As well as his reflections on ‘the whole teenage epic’, Absolute Beginners thus provides MacInnes with a further opportunity to work through his views on multiculturalism and national identity. In a sense, the novel aligns this opposition to racism with the figure of the teenager – although MacInnes’s narrator is clearly distinguished in this respect from characters such as Ed the Ted and the Wizard, who eventually joins up with the ‘keep England white’ movement. According to the narrator, England is now moving into a post-Imperial age: it’s time for politicians to stop playing ‘Winston Churchill and the Great Armada’, he says. ‘There are no tin soldiers left any more’: Britain has lost her position in the world, but it has yet to find a new one. The narrator describes himself as a patriot, but he is also explicitly critical of the racist response to immigration. The sequence of the riots is prefaced by the narrator’s critical account of a newspaper article that reads like a contemporary equivalent of today’s right-wing press.

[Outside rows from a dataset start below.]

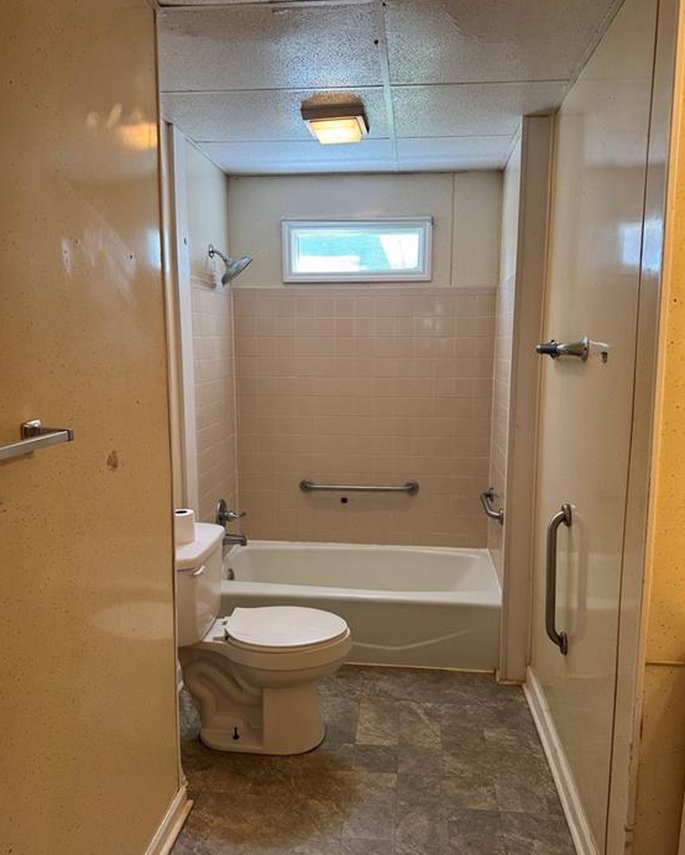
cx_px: 350
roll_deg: -0.5
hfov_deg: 54.9
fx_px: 659
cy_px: 439
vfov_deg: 66.0
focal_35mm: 26
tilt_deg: -7.5
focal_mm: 6.76
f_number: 1.78
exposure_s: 1/120
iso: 160
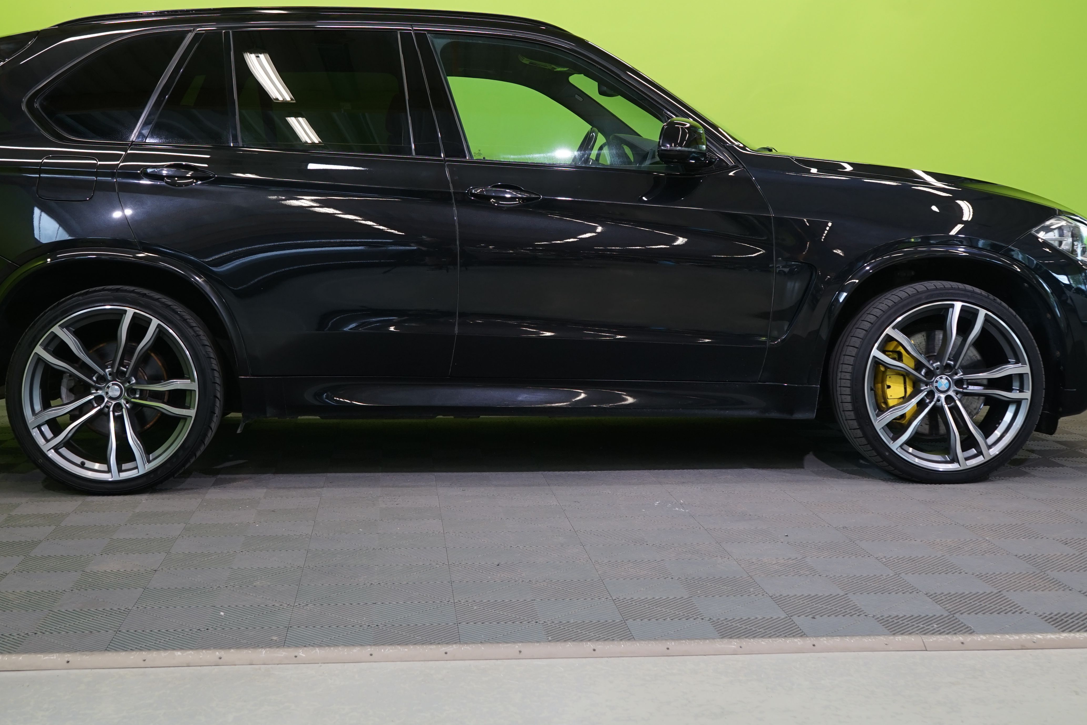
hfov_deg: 41.0
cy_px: 239
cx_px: 478
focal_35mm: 48
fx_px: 1449
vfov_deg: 27.9
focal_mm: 33
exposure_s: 1/30
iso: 500
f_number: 6.3
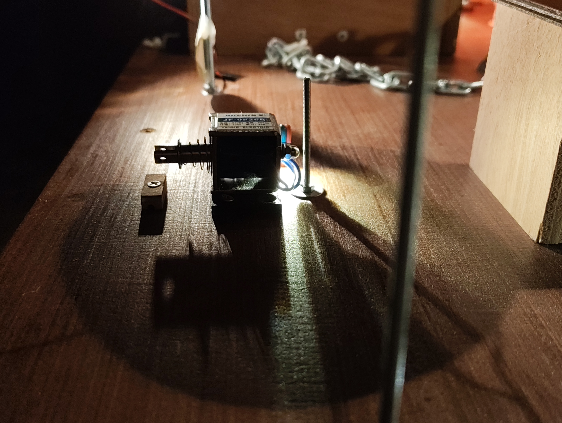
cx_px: 283
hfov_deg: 48.9
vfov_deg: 37.8
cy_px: 202
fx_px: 618
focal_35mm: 38
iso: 1467
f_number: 1.88
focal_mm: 5.56
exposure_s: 1/25
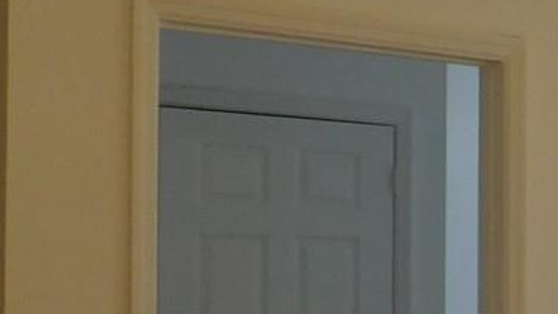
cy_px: 258
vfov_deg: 11.2
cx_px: 1089
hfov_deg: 15.9
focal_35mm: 108
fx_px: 1599
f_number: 3
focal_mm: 4
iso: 125
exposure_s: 1/50
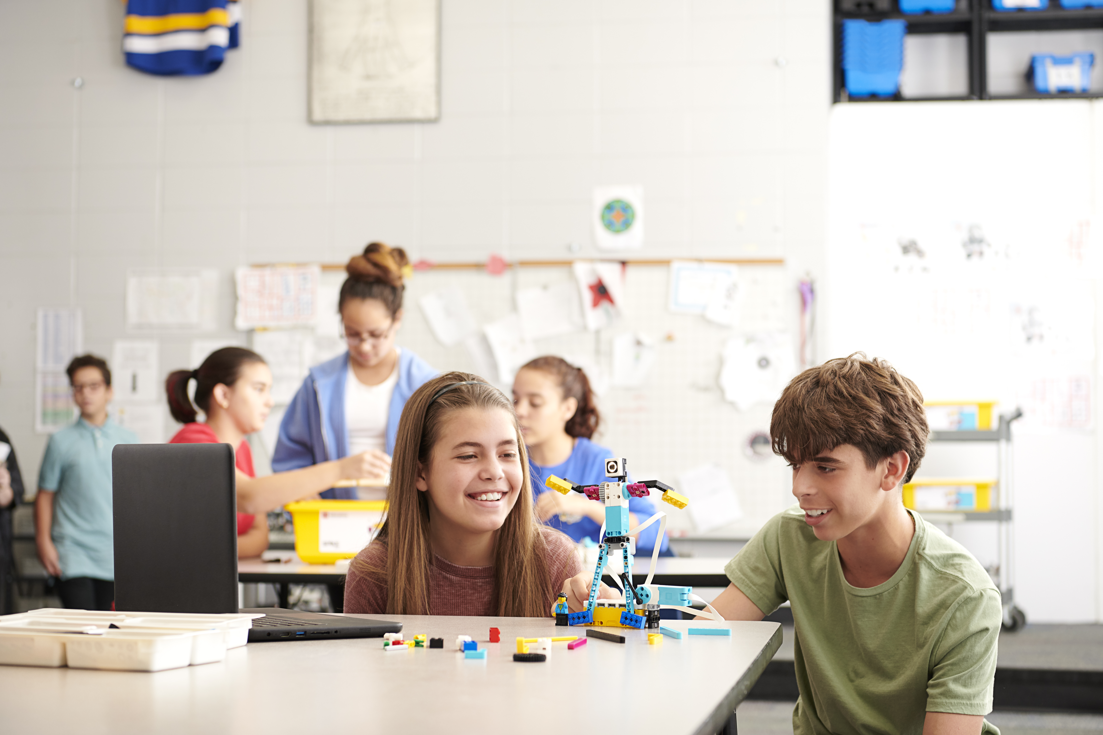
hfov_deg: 28.8
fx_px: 2145
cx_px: 552
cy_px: 368
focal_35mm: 70
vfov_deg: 19.5
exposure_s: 1/200
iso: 400
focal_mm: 70
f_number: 4.5
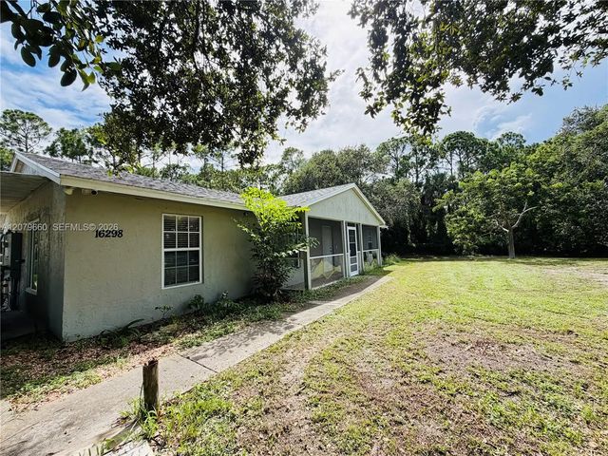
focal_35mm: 14
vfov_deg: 85.7
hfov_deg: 102.1
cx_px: 304
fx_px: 246
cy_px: 228
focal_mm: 2.22
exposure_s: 1/770
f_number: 2.2
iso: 32
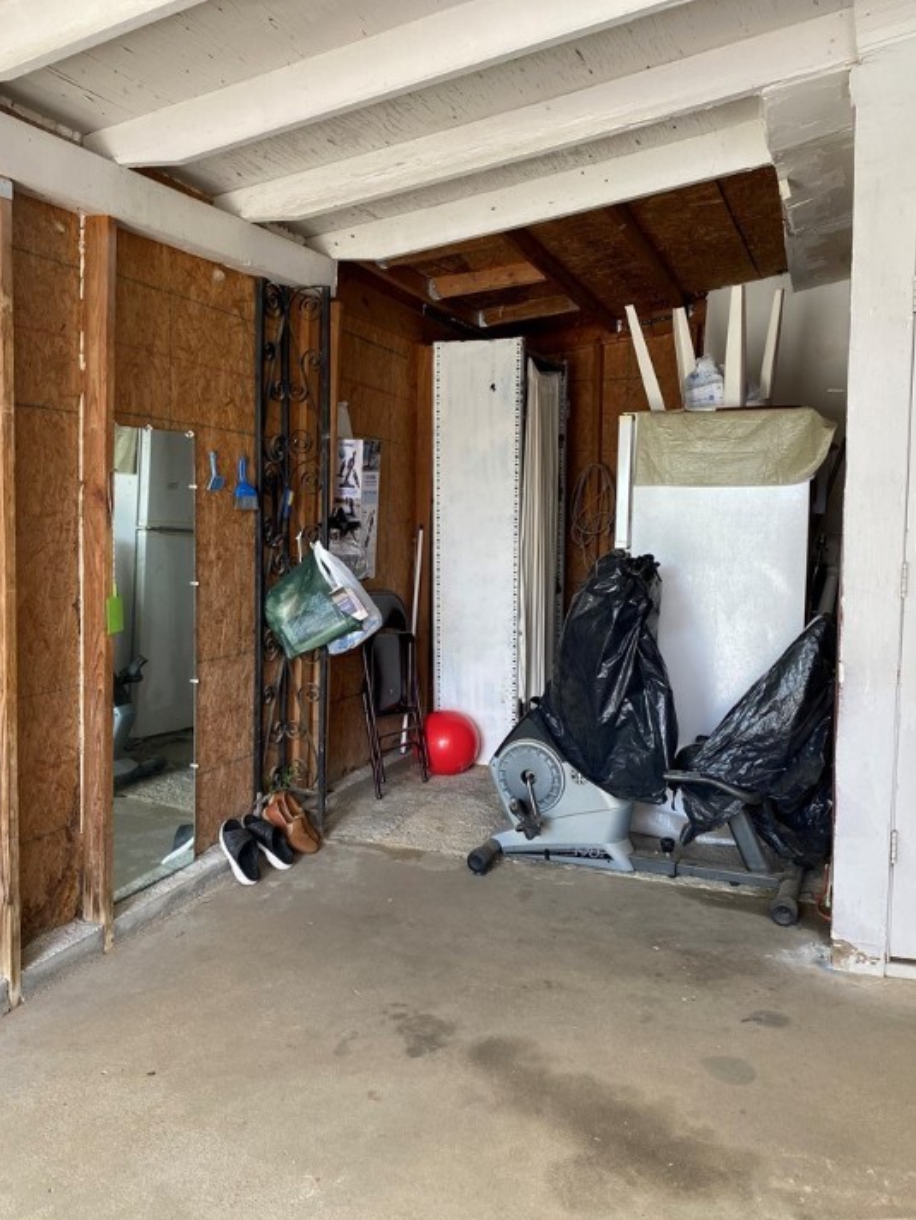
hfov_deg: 49.8
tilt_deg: -6.7
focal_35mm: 28
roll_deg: -1.0
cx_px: 450
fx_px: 988
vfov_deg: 63.4
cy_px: 621
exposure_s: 1/121
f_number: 1.8
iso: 80
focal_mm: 4.25
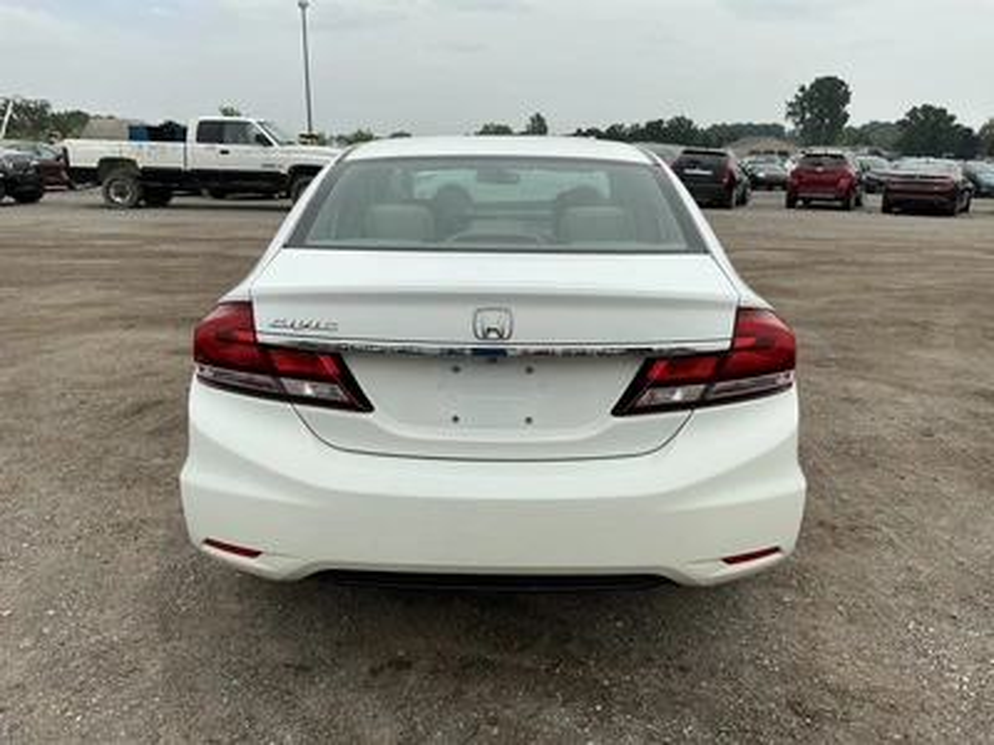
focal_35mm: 28
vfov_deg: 49.7
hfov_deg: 63.4
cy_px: 372
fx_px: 804
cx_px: 497
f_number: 1.8
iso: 25
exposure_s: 1/2320
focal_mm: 3
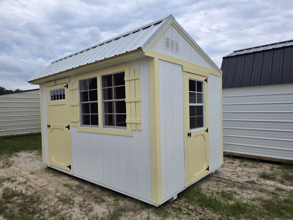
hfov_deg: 73.9
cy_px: 110
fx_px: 195
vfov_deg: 58.9
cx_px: 146
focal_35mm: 23
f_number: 1.7
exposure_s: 1/5296
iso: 80
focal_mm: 6.3
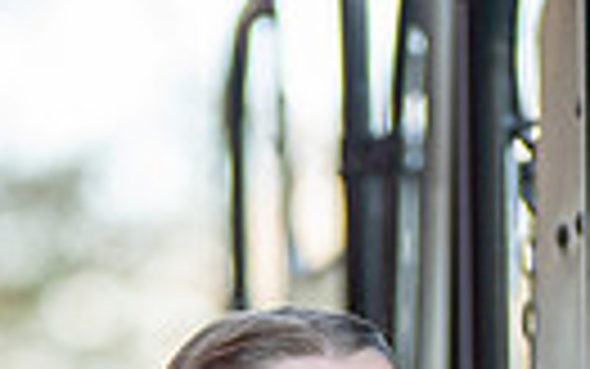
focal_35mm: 444
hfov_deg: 4.7
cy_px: 1008
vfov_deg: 2.9
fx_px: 7142
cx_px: 324
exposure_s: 1/500
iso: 160
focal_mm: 85
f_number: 1.2
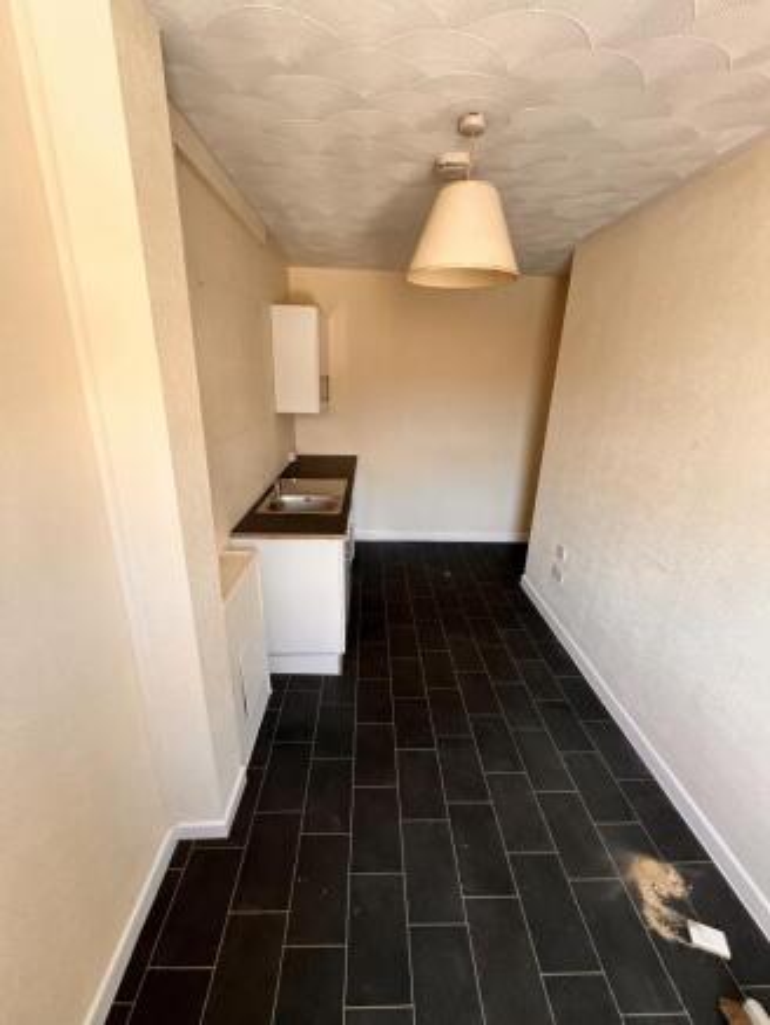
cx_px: 385
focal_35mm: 13
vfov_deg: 106.2
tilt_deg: -18.7
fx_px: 385
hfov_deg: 89.9
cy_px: 512
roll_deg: -1.1
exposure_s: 1/99
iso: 200
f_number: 1.8
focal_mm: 1.57
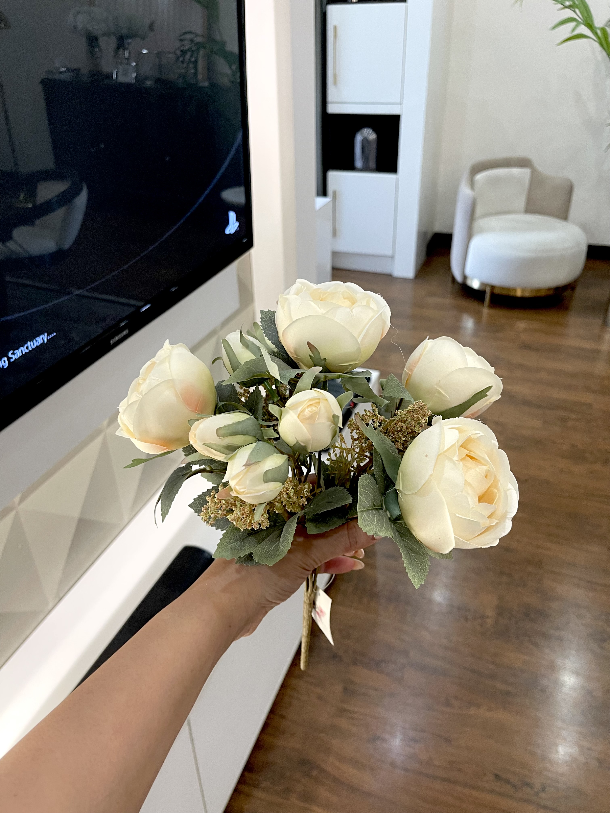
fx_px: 587
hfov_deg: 54.9
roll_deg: +1.7
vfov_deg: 69.4
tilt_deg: -31.6
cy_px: 406
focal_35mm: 25
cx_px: 305
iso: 125
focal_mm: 5.1
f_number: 1.6
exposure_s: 1/50
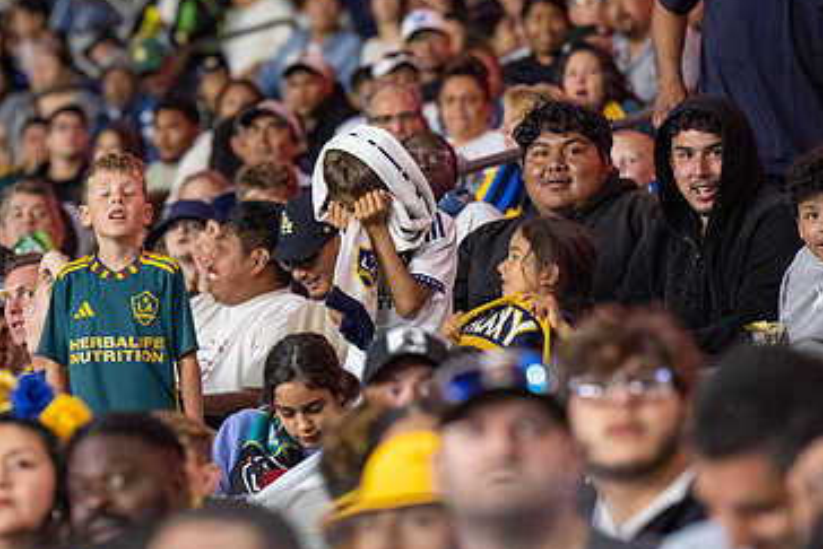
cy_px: 186
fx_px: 7295
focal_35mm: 319
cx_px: 364
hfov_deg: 6.5
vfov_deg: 4.3
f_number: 4
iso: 4500
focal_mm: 200
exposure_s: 1/400
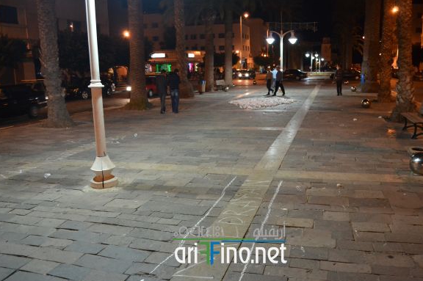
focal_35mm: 30
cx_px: 231
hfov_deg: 61.9
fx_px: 352
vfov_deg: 43.5
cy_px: 142
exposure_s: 1/60
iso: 2200
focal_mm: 18
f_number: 3.5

Here, as in City of Spades, MacInnes takes pains to confront stereotypical assumptions about new immigrant communities, but his version of multiculturalism verges on exoticism. Crepe Suzette is described as a compulsive lover of ‘Spades’; and the narrator himself tends to idolize his house-mate ‘Mr. Cool’ and his jazz favourites. A ‘coloured character’ he observes gardening in a London square is described as ‘so bloody civilized’; and Mannie Katz, the Jewish poet character, seems to have been included purely in order for the narrator to express his positive valuation of the entire Jewish race. Yet in the end, this benign view is impossible to sustain in the face of the riots: the narrator ‘falls out of love’ with London, and decides to escape.

Ultimately, MacInnes’s narrator is a member of a subcultural minority, rather than a representative of teenagers in general. Indeed, he might be described as a kind of aristocrat of style. He dresses sharply, drives around on a motor scooter, and enjoys a free and gracious lifestyle. There are two kinds of people in the world, he tells us: mugs and non-mugs. Being a freelance photographer means that he has to hustle for a living, but it also means that he doesn’t belong to the ‘great community’ of the mugs, the ‘Other World’ of conventional wage-earners. As Alan Sinfield points out:

The boy’s time is his own, money problems miraculously disappear, and he has no difficulty meeting interesting and influential people. The impression is that subculture can cut you free from other allegiances: that if you listen to jazz, dress snappily and stay cool, then the rest of it needn’t bother you.

In a sense, the arc of the narrative gives the lie to this optimistic projection, and to the more celebratory view of teenagers that it reflects. The riots reveal the continuing influence of racism (not least on young people) and the apathy of the majority, who seem unwilling to resist. As Sinfield points out, the very ending of the book offers an uneasy combination of hope and despair. The narrator is unable to escape to Norway, or to Brazil, as he attempts to do: he welcomes a group of Africans arriving at the airport, but he is ‘heartbroken at all the disappointments that were there in store for them’. Here again, MacInnes views the impending changes of the coming decade with a mixture of optimism and deep foreboding.